(SUPPLIED MATERIAL begins)

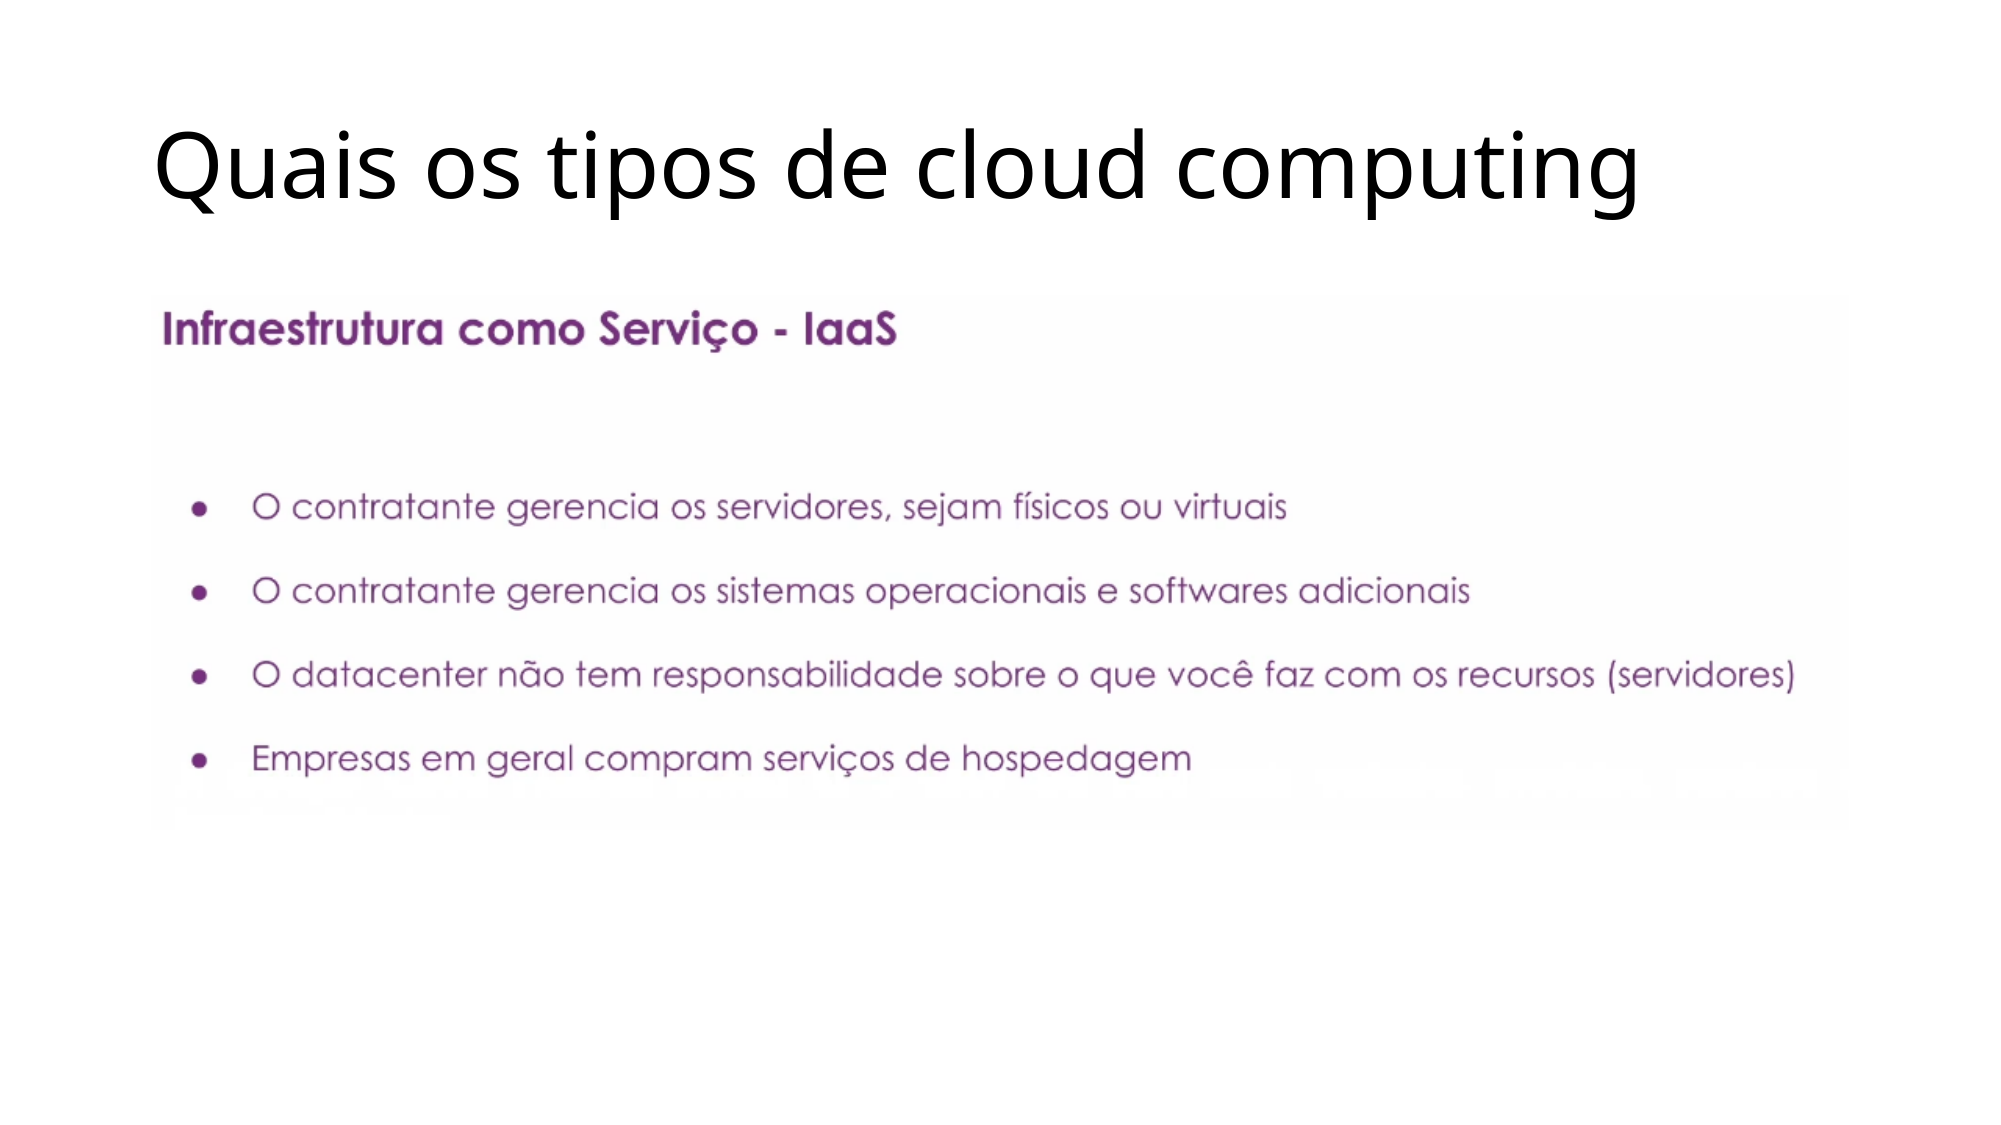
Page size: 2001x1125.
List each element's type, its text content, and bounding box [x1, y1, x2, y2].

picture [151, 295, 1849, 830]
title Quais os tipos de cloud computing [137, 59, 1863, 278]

(SUPPLIED MATERIAL ends)
(SUPPLIED MATERIAL begins)

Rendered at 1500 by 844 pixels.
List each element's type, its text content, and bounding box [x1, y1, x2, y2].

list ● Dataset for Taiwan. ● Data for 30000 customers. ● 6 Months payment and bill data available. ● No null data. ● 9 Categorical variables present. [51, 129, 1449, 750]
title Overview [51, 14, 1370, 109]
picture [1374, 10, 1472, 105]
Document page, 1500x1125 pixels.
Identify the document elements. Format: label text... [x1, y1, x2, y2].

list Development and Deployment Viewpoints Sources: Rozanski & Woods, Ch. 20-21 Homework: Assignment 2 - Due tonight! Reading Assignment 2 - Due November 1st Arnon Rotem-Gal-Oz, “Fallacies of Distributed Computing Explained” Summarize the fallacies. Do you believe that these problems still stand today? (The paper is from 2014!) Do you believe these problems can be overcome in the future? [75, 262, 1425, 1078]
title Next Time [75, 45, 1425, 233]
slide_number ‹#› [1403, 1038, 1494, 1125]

(SUPPLIED MATERIAL ends)
(SUPPLIED MATERIAL begins)

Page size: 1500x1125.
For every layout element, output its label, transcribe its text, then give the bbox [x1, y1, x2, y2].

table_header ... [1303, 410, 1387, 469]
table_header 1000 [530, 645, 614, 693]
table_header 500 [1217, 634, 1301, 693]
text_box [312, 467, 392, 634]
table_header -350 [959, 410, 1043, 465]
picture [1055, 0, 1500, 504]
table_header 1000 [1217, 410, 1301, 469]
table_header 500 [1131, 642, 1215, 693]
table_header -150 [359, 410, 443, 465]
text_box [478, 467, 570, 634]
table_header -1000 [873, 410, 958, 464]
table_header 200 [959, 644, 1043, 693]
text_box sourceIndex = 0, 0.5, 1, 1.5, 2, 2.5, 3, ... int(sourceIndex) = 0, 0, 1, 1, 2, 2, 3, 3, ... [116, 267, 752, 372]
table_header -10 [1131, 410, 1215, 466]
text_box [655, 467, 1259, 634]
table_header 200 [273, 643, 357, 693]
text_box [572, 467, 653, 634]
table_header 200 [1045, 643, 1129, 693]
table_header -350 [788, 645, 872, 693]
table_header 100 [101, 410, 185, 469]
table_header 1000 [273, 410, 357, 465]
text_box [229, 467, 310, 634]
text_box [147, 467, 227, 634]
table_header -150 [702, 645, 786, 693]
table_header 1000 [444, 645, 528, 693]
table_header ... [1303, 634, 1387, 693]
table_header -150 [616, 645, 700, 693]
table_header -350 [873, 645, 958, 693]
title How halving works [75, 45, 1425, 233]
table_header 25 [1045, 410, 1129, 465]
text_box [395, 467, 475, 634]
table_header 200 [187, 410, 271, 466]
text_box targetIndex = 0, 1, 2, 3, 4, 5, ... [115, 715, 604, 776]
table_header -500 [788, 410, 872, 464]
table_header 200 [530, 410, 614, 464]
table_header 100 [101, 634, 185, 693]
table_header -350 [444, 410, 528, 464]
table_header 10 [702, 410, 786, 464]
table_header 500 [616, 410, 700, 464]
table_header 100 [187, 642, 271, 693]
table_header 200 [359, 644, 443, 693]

(SUPPLIED MATERIAL ends)

● WHAT TO DO
Search the listing above for the string "size" and copy each line that has it.

● ANSWER TO THE PROBLEM
Page size: 2001x1125.
Page size: 1500x1125.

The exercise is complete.